Materials provided:

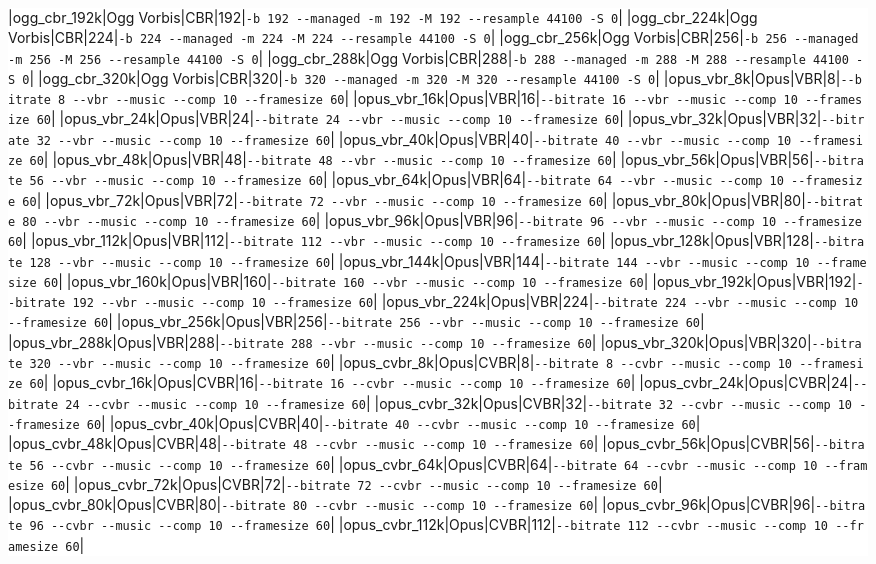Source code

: |ogg_cbr_192k|Ogg Vorbis|CBR|192|`-b 192 --managed -m 192 -M 192 --resample 44100 -S 0`|
|ogg_cbr_224k|Ogg Vorbis|CBR|224|`-b 224 --managed -m 224 -M 224 --resample 44100 -S 0`|
|ogg_cbr_256k|Ogg Vorbis|CBR|256|`-b 256 --managed -m 256 -M 256 --resample 44100 -S 0`|
|ogg_cbr_288k|Ogg Vorbis|CBR|288|`-b 288 --managed -m 288 -M 288 --resample 44100 -S 0`|
|ogg_cbr_320k|Ogg Vorbis|CBR|320|`-b 320 --managed -m 320 -M 320 --resample 44100 -S 0`|
|opus_vbr_8k|Opus|VBR|8|`--bitrate 8 --vbr --music --comp 10 --framesize 60`|
|opus_vbr_16k|Opus|VBR|16|`--bitrate 16 --vbr --music --comp 10 --framesize 60`|
|opus_vbr_24k|Opus|VBR|24|`--bitrate 24 --vbr --music --comp 10 --framesize 60`|
|opus_vbr_32k|Opus|VBR|32|`--bitrate 32 --vbr --music --comp 10 --framesize 60`|
|opus_vbr_40k|Opus|VBR|40|`--bitrate 40 --vbr --music --comp 10 --framesize 60`|
|opus_vbr_48k|Opus|VBR|48|`--bitrate 48 --vbr --music --comp 10 --framesize 60`|
|opus_vbr_56k|Opus|VBR|56|`--bitrate 56 --vbr --music --comp 10 --framesize 60`|
|opus_vbr_64k|Opus|VBR|64|`--bitrate 64 --vbr --music --comp 10 --framesize 60`|
|opus_vbr_72k|Opus|VBR|72|`--bitrate 72 --vbr --music --comp 10 --framesize 60`|
|opus_vbr_80k|Opus|VBR|80|`--bitrate 80 --vbr --music --comp 10 --framesize 60`|
|opus_vbr_96k|Opus|VBR|96|`--bitrate 96 --vbr --music --comp 10 --framesize 60`|
|opus_vbr_112k|Opus|VBR|112|`--bitrate 112 --vbr --music --comp 10 --framesize 60`|
|opus_vbr_128k|Opus|VBR|128|`--bitrate 128 --vbr --music --comp 10 --framesize 60`|
|opus_vbr_144k|Opus|VBR|144|`--bitrate 144 --vbr --music --comp 10 --framesize 60`|
|opus_vbr_160k|Opus|VBR|160|`--bitrate 160 --vbr --music --comp 10 --framesize 60`|
|opus_vbr_192k|Opus|VBR|192|`--bitrate 192 --vbr --music --comp 10 --framesize 60`|
|opus_vbr_224k|Opus|VBR|224|`--bitrate 224 --vbr --music --comp 10 --framesize 60`|
|opus_vbr_256k|Opus|VBR|256|`--bitrate 256 --vbr --music --comp 10 --framesize 60`|
|opus_vbr_288k|Opus|VBR|288|`--bitrate 288 --vbr --music --comp 10 --framesize 60`|
|opus_vbr_320k|Opus|VBR|320|`--bitrate 320 --vbr --music --comp 10 --framesize 60`|
|opus_cvbr_8k|Opus|CVBR|8|`--bitrate 8 --cvbr --music --comp 10 --framesize 60`|
|opus_cvbr_16k|Opus|CVBR|16|`--bitrate 16 --cvbr --music --comp 10 --framesize 60`|
|opus_cvbr_24k|Opus|CVBR|24|`--bitrate 24 --cvbr --music --comp 10 --framesize 60`|
|opus_cvbr_32k|Opus|CVBR|32|`--bitrate 32 --cvbr --music --comp 10 --framesize 60`|
|opus_cvbr_40k|Opus|CVBR|40|`--bitrate 40 --cvbr --music --comp 10 --framesize 60`|
|opus_cvbr_48k|Opus|CVBR|48|`--bitrate 48 --cvbr --music --comp 10 --framesize 60`|
|opus_cvbr_56k|Opus|CVBR|56|`--bitrate 56 --cvbr --music --comp 10 --framesize 60`|
|opus_cvbr_64k|Opus|CVBR|64|`--bitrate 64 --cvbr --music --comp 10 --framesize 60`|
|opus_cvbr_72k|Opus|CVBR|72|`--bitrate 72 --cvbr --music --comp 10 --framesize 60`|
|opus_cvbr_80k|Opus|CVBR|80|`--bitrate 80 --cvbr --music --comp 10 --framesize 60`|
|opus_cvbr_96k|Opus|CVBR|96|`--bitrate 96 --cvbr --music --comp 10 --framesize 60`|
|opus_cvbr_112k|Opus|CVBR|112|`--bitrate 112 --cvbr --music --comp 10 --framesize 60`|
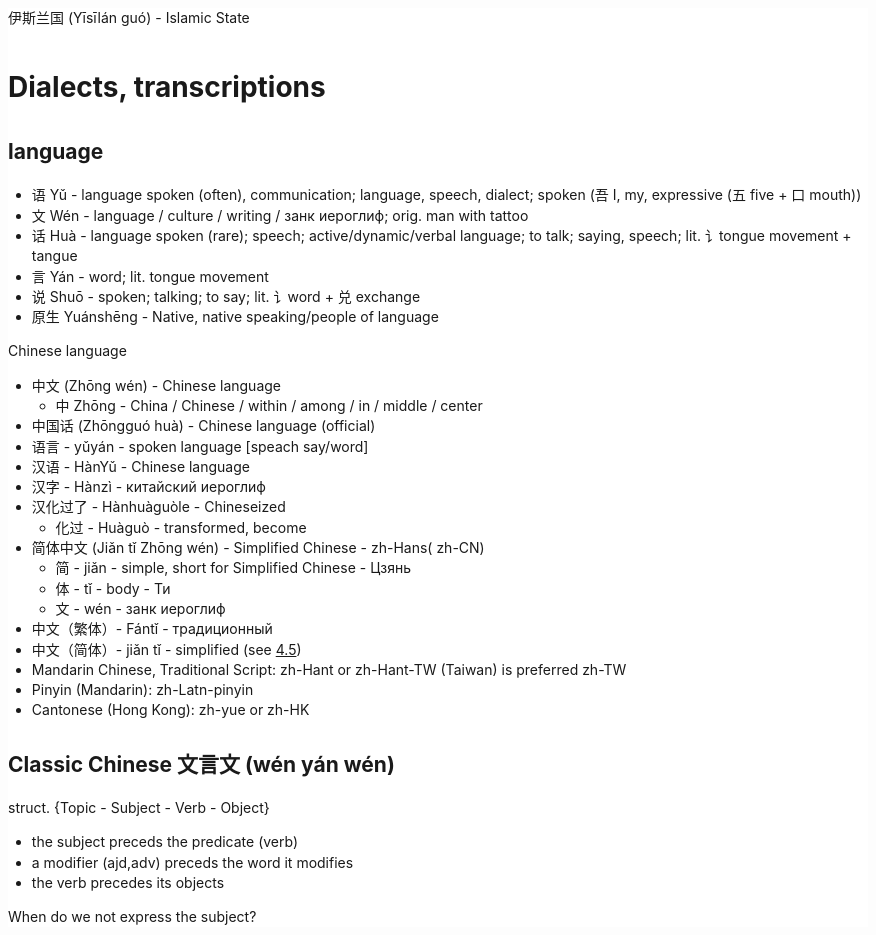 伊斯兰国 (Yīsīlán guó) - Islamic State


<a id="orgd542aa1"></a>

# Dialects, transcriptions


<a id="org92b19de"></a>

## language

-   语 Yǔ - language spoken (often), communication; language, speech, dialect; spoken (吾 I, my, expressive (五 five + 口 mouth))
-   文 Wén - language / culture / writing / занк иероглиф; orig. man with tattoo
-   话 Huà - language spoken (rare); speech; active/dynamic/verbal language; to talk; saying,
    speech; lit. 讠tongue movement + tangue
-   言 Yán - word; lit. tongue movement
-   说 Shuō - spoken; talking; to say; lit. 讠word + 兑 exchange
-   原生 Yuánshēng - Native, native speaking/people of language

Chinese language

-   中文 (Zhōng wén) - Chinese language
    -   中 Zhōng - China / Chinese / within / among / in / middle / center
-   中国话 (Zhōngguó huà) -  Chinese language (official)
-   语言 - yǔyán - spoken language [speach say/word]
-   汉语 - HànYǔ - Chinese language
-   汉字 - Hànzì - китайский иероглиф
-   汉化过了 - Hànhuàguòle - Chineseized
    -   化过 - Huàguò - transformed, become
-   简体中文 (Jiǎn tǐ Zhōng wén) - Simplified Chinese - zh-Hans( zh-CN)
    -   简 - jiǎn - simple, short for Simplified Chinese - Цзянь
    -   体 - tǐ - body - Ти
    -   文 - wén - занк иероглиф
-   中文（繁体）- Fántǐ - традиционный
-   中文（简体）- jiǎn tǐ - simplified (see [4.5](#orgb32da1d))
-   Mandarin Chinese, Traditional Script: zh-Hant or zh-Hant-TW (Taiwan) is preferred zh-TW
-   Pinyin (Mandarin): zh-Latn-pinyin
-   Cantonese (Hong Kong): zh-yue or zh-HK


<a id="orgd52f8f7"></a>

## Classic Chinese 文言文 (wén yán wén)

struct. {Topic - Subject - Verb - Object}

-   the subject preceds the predicate (verb)
-   a modifier (ajd,adv) preceds the word it modifies
-   the verb precedes its objects

When do we not express the subject?
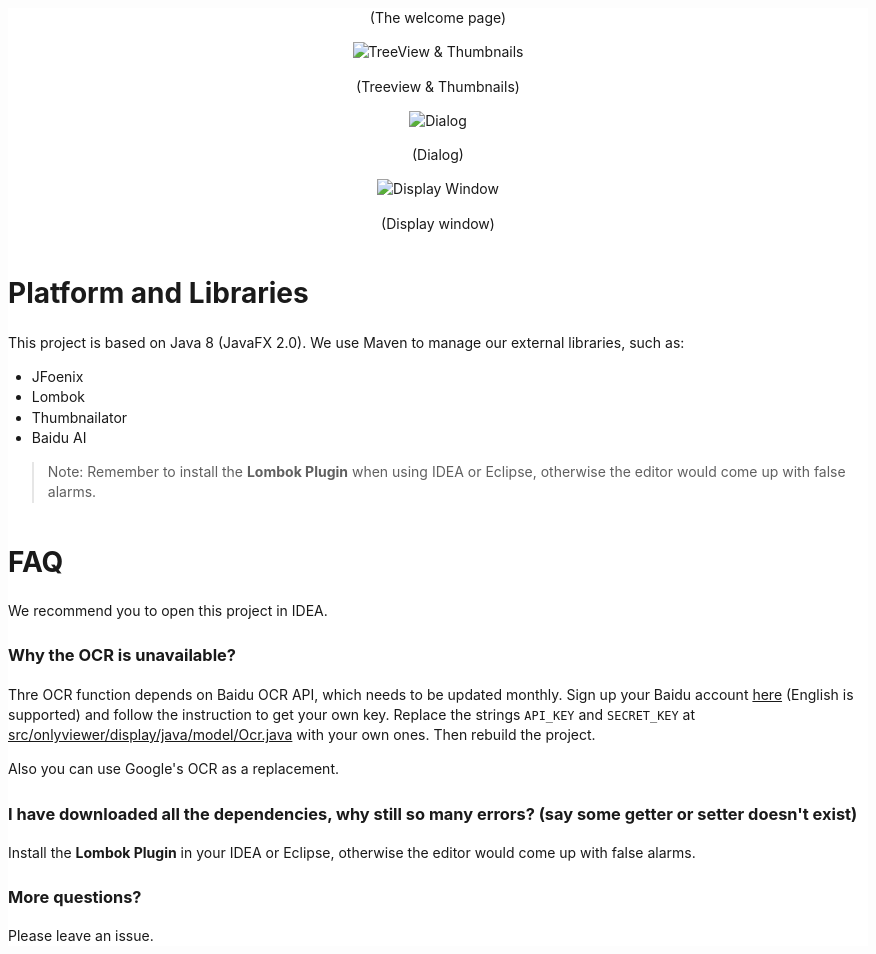 <p align="center">(The welcome page)</p> 

<p align="center">
 <img src="https://i.loli.net/2020/05/21/VxNOIAuWoCTKy87.png" alt="TreeView & Thumbnails" width="800px">
 </p>
 
<p align="center">(Treeview & Thumbnails)</p> 

<p align="center">
 <img src="https://i.loli.net/2020/05/21/pxSNr76VA5Ybtq1.png" alt="Dialog" width="800px">
 </p>

<p align="center">(Dialog)</p> 

<p align="center">
 <img src="https://i.loli.net/2020/05/21/LdNrXgZOp7s1Kni.png" alt="Display Window" width="800px">
 </p>
 
<p align="center">(Display window)</p> 

# Platform and Libraries

This project is based on Java 8 (JavaFX 2.0). We use Maven to manage our external libraries, such as: 

* JFoenix
* Lombok
* Thumbnailator
* Baidu AI

> Note: Remember to install the **Lombok Plugin** when using IDEA or Eclipse, otherwise the editor would come up with false alarms.

# FAQ

We recommend you to open this project in IDEA.

### Why the OCR is unavailable?
Thre OCR function depends on Baidu OCR API, which needs to be updated monthly. Sign up your Baidu account [here](https://login.bce.baidu.com/) (English is supported) and follow the instruction to get your own key. Replace the strings `API_KEY` and `SECRET_KEY` at [src/onlyviewer/display/java/model/Ocr.java](src/onlyviewer/display/java/model/Ocr.java) with your own ones. Then rebuild the project.

Also you can use Google's OCR as a replacement.

### I have downloaded all the dependencies, why still so many errors? (say some getter or setter doesn't exist)
Install the **Lombok Plugin** in your IDEA or Eclipse, otherwise the editor would come up with false alarms.

### More questions?
Please leave an issue.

Exercise brief: How many lines in the data above contain the string "CVBR"? Case counts. Reply with the number only.

Answer section: 12